Google takes care of some of this for you. It will deliver a device dependent key to each device for a user. Your job is

1) Validate the key properly on your server

2) Make sure you return a device-specific authorization value from the server so users cannot just copy data files around.

3) On the device, use the authorization value to enable things.

Validating the key is easy but do make sure you do it on a server. The problem is identifying the device. Google and its partners dropped the ball a bit on that. Tim Bray has a blog article at http://android-developers.blogspot.ca/2011/03/identifying-app-installations.html that discusses the problem. I recommend using the ANDROID_ID despite his reservations. I have doubts about the security of his other proposal but haven't done a full analysis. Definitely stay away from anything network related (IMSI, IMEI, ESN, ...). I also cache the device identifier used and make sure it doesn't change.

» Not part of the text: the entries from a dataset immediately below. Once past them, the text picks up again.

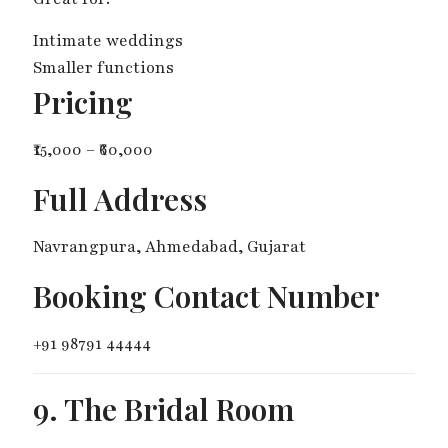
Intimate weddings
Smaller functions
Pricing
₹15,000 – ₹60,000
Full Address
Navrangpura, Ahmedabad, Gujarat
Booking Contact Number
+91 98791 44444
9. The Bridal Room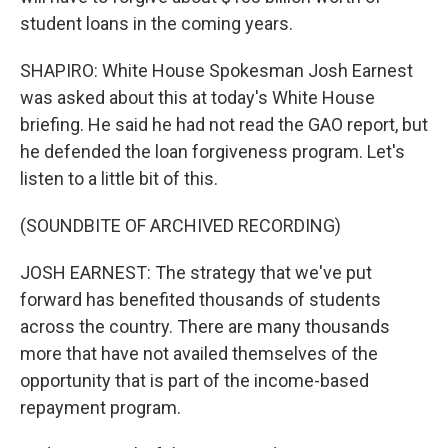
student loans in the coming years.
SHAPIRO: White House Spokesman Josh Earnest
was asked about this at today's White House
briefing. He said he had not read the GAO report, but
he defended the loan forgiveness program. Let's
listen to a little bit of this.
(SOUNDBITE OF ARCHIVED RECORDING)
JOSH EARNEST: The strategy that we've put
forward has benefited thousands of students
across the country. There are many thousands
more that have not availed themselves of the
opportunity that is part of the income-based
repayment program.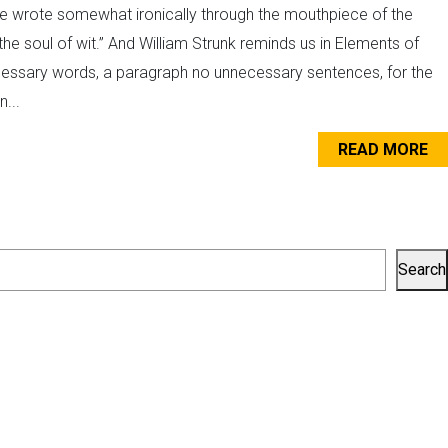
are wrote somewhat ironically through the mouthpiece of the
the soul of wit.” And William Strunk reminds us in Elements of
cessary words, a paragraph no unnecessary sentences, for the
...
READ MORE
Search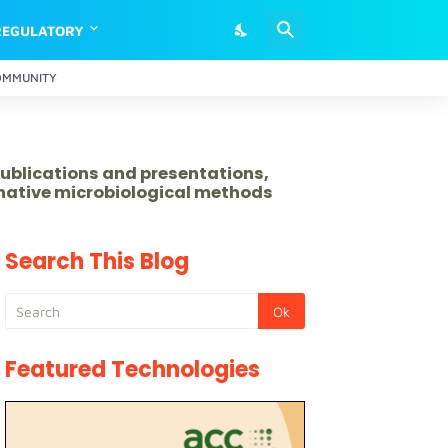
REGULATORY
OMMUNITY
publications and presentations,
rnative microbiological methods
Search This Blog
Featured Technologies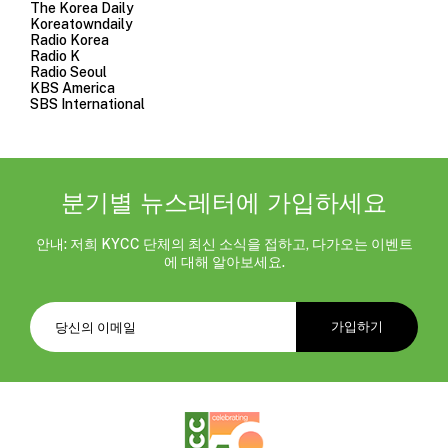
The Korea Daily
Koreatowndaily
Radio Korea
Radio K
Radio Seoul
KBS America
SBS International
분기별 뉴스레터에 가입하세요
안내: 저희 KYCC 단체의 최신 소식을 접하고, 다가오는 이벤트
에 대해 알아보세요.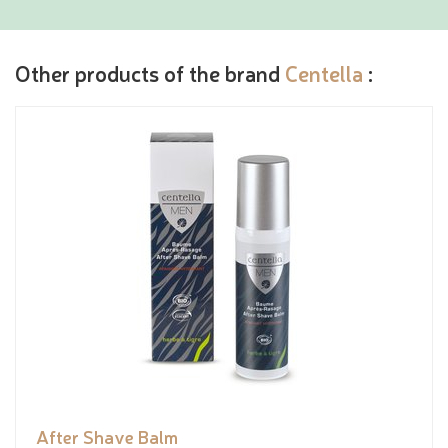
Other products of the brand
Centella
:
After Shave Balm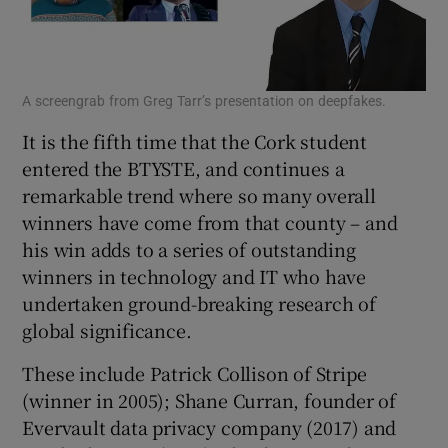
A screengrab from Greg Tarr’s presentation on deepfakes.
It is the fifth time that the Cork student
entered the BTYSTE, and continues a
remarkable trend where so many overall
winners have come from that county – and
his win adds to a series of outstanding
winners in technology and IT who have
undertaken ground-breaking research of
global significance.
These include Patrick Collison of Stripe
(winner in 2005); Shane Curran, founder of
Evervault data privacy company (2017) and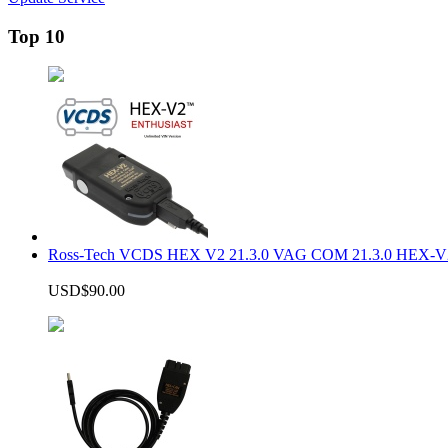
Top 10
Ross-Tech VCDS HEX V2 21.3.0 VAG COM 21.3.0 HEX-V2
USD$90.00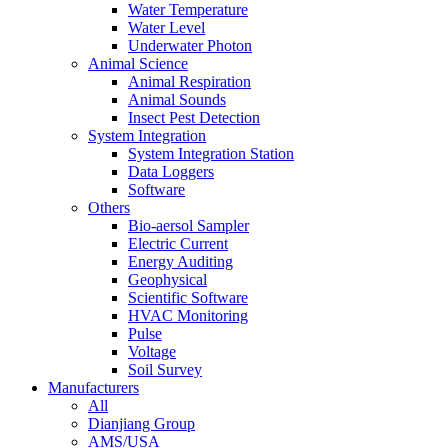
Water Temperature
Water Level
Underwater Photon
Animal Science
Animal Respiration
Animal Sounds
Insect Pest Detection
System Integration
System Integration Station
Data Loggers
Software
Others
Bio-aersol Sampler
Electric Current
Energy Auditing
Geophysical
Scientific Software
HVAC Monitoring
Pulse
Voltage
Soil Survey
Manufacturers
All
Dianjiang Group
AMS/USA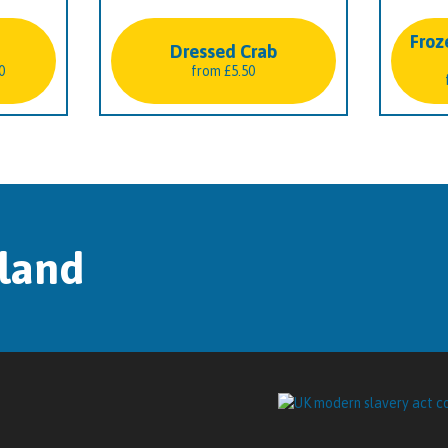
Froz
Dressed Crab
Price
0
from
£
5.50
range:
£22.50
through
£40.50
tland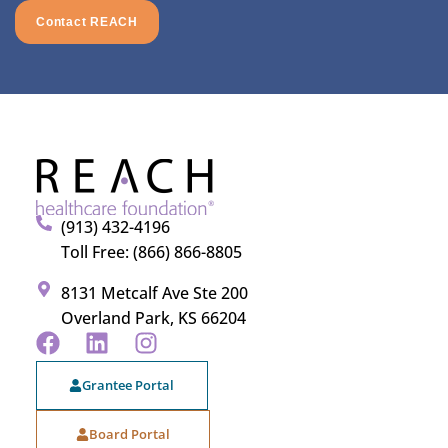
Contact REACH
(913) 432-4196
Toll Free: (866) 866-8805
8131 Metcalf Ave Ste 200
Overland Park, KS 66204
Grantee Portal
Board Portal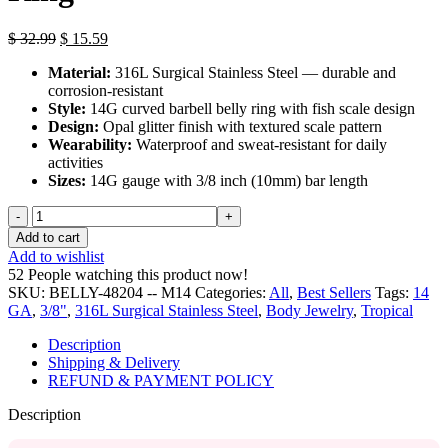
Original
Current
$
32.99
$
15.59
price
price
Material:
316L Surgical Stainless Steel — durable and
was:
is:
corrosion-resistant
$ 32.99.
$ 15.59.
Style:
14G curved barbell belly ring with fish scale design
Design:
Opal glitter finish with textured scale pattern
Wearability:
Waterproof and sweat-resistant for daily
activities
Sizes:
14G gauge with 3/8 inch (10mm) bar length
Opal
Glitter
Add to cart
Fish
Add to wishlist
Scale
52
People watching this product now!
Belly
SKU:
BELLY-48204 -- M14
Categories:
All
,
Best Sellers
Tags:
14
Ring
GA
,
3/8"
,
316L Surgical Stainless Steel
,
Body Jewelry
,
Tropical
quantity
Description
Shipping & Delivery
REFUND & PAYMENT POLICY
Description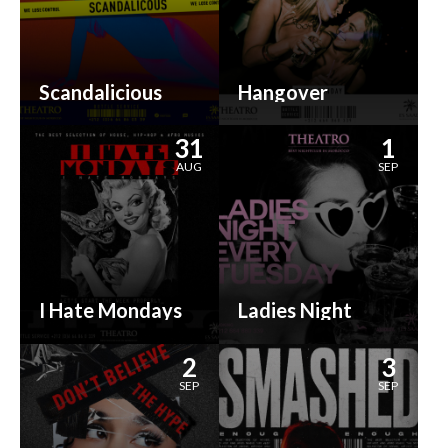
Scandalicious
Hangover
31
1
AUG
SEP
I Hate Mondays
Ladies Night
2
3
SEP
SEP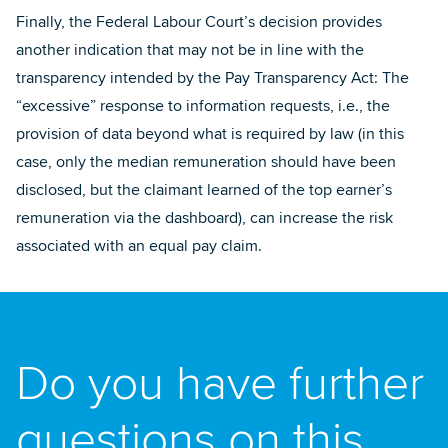
Finally, the Federal Labour Court’s decision provides
another indication that may not be in line with the
transparency intended by the Pay Transparency Act: The
“excessive” response to information requests, i.e., the
provision of data beyond what is required by law (in this
case, only the median remuneration should have been
disclosed, but the claimant learned of the top earner’s
remuneration via the dashboard), can increase the risk
associated with an equal pay claim.
Do you have further
questions on this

Personally, I scramble the data needed to unlock my features in my app. When I get a valid transaction, I compute a key that can be combined with the device id to unlock the data. It is far from perfect but seems to work. I accept that I will be hacked - I just don't want it to be obvious.

If you want a per-version key, then you need to do a RESTORE_TRANSACTIONS and re-validate at the server any time the version changes.

다른 팁

I'd like to suggest another approach - no better, just different. Use a flag to indicate whether to allow or not running the upgrade features. Periodically validate with the in-app billing apis whether the user has purchased the upgrade. If not, reset the flag.

The user can hack the flag, but sooner or later it will be reset, blocking use of the features.

To truely break this method, the user would have to reverse engineer the code and bypass checking the flag. I doubt most people would bother with that, but what do I know?